*抜粋文*
玄米の生産者の大野さん

イトーヨーカドーのお弁当で使われている、寝かせ玄米。聞いたことがある方も多いかもしれません。この記事では、寝かせ玄米とは何か?どんな人が携わっているのかをご紹介します。

話を聞いた人

玄米の生産者 大野さん

茨城県稲敷市で特別栽培米(※1)や有機栽培米(※2)を育てています。

寝かせ玄米と出会って食への意識が変わった

―どういった経緯で、寝かせ玄米に大野さんのお米が使われるようになったのですか?

「震災のときにね、茨城県のお米は風評被害で全然売れなくなってしまったんですよ。どうにかしないといけない、と思ってお米を買ってくれそうなところに片っ端から電話をかけたんですね。誰でもいいから、買ってくれたらありがたい、そんな想いだったんです。そんなときに出会ったのが、寝かせ玄米を作っている、株式会社結わえるでした。試食をしてもらって、おいしい!と評価をもらって、当時あまり量は多くなかったのですが、継続的に使ってもらえることになりました」

茨城県稲敷市にある大野さんの田んぼ。有機栽培だが雑草がほとんど生えていない。

―寝かせ玄米と出会って、なにか変わりましたか?

「農家の人ってだいたいそうだと思うんですが、私もご多分に漏れず白米を食べる生活をしていました。当時、私は82kgくらいあったんですけど、株式会社結わえるの社長と出会いこれを機にダイエットをしてみよう!と思って玄米を食べ始めたんですよ。そうしたらね、今70kgになりました。玄米を食べはじめてから、自分の中で食をコントロールすることがうまくできるようになったと思います。玄米への意識が変わりましたね」

*資料データ*

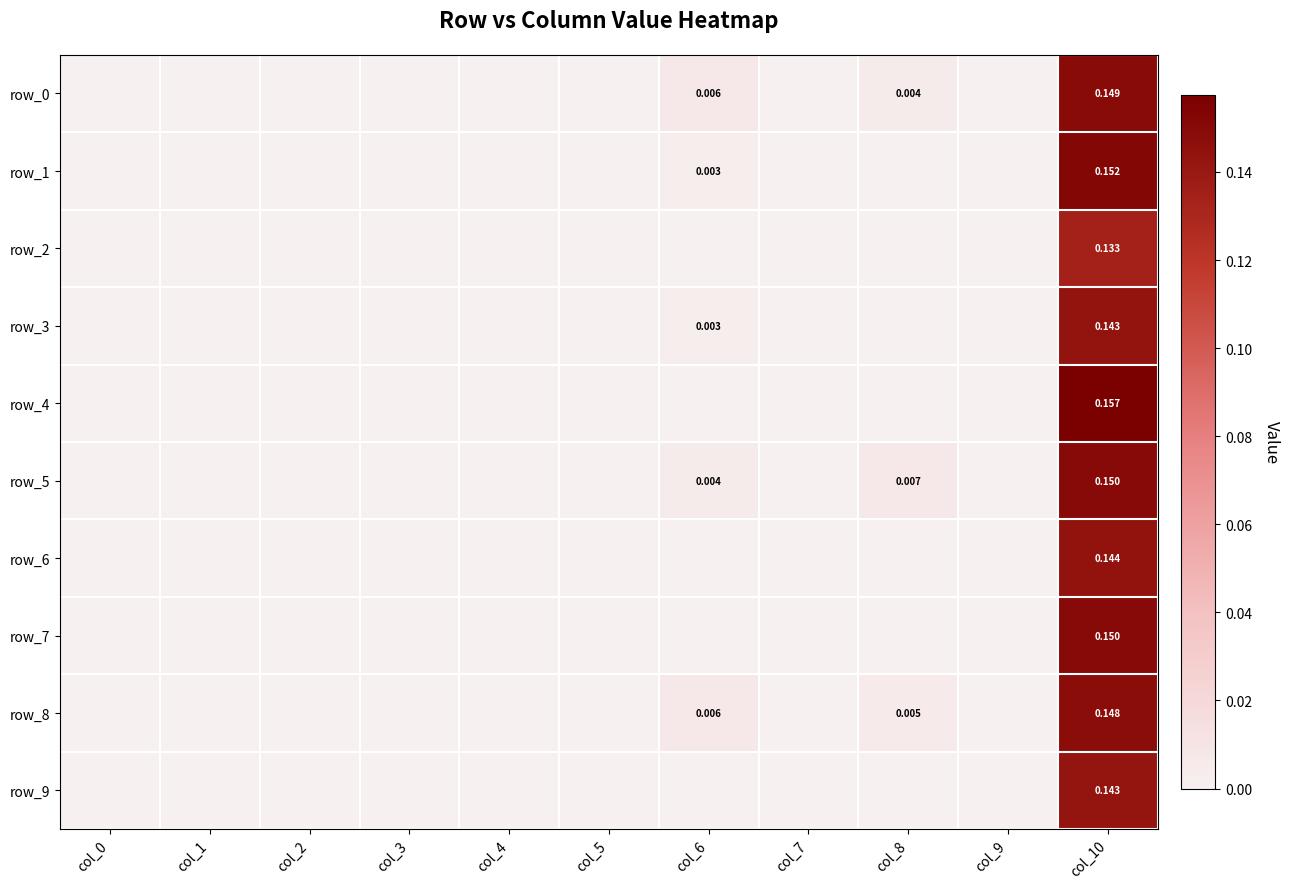

Between col_2 and col_5, which is larger?

col_2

*課題*
寝かせ玄米の記事の「茨城県稲敷市で特別栽培米(※1)や有機栽培米(※2)を育てています。」から「てもらえることになりました」」まで、両端の語句も含めて一字も変えずに書き写してください。 資料は寝かせ玄米の記事とは別のものです。

*解答*
茨城県稲敷市で特別栽培米(※1)や有機栽培米(※2)を育てています。

寝かせ玄米と出会って食への意識が変わった

―どういった経緯で、寝かせ玄米に大野さんのお米が使われるようになったのですか?

「震災のときにね、茨城県のお米は風評被害で全然売れなくなってしまったんですよ。どうにかしないといけない、と思ってお米を買ってくれそうなところに片っ端から電話をかけたんですね。誰でもいいから、買ってくれたらありがたい、そんな想いだったんです。そんなときに出会ったのが、寝かせ玄米を作っている、株式会社結わえるでした。試食をしてもらって、おいしい!と評価をもらって、当時あまり量は多くなかったのですが、継続的に使ってもらえることになりました」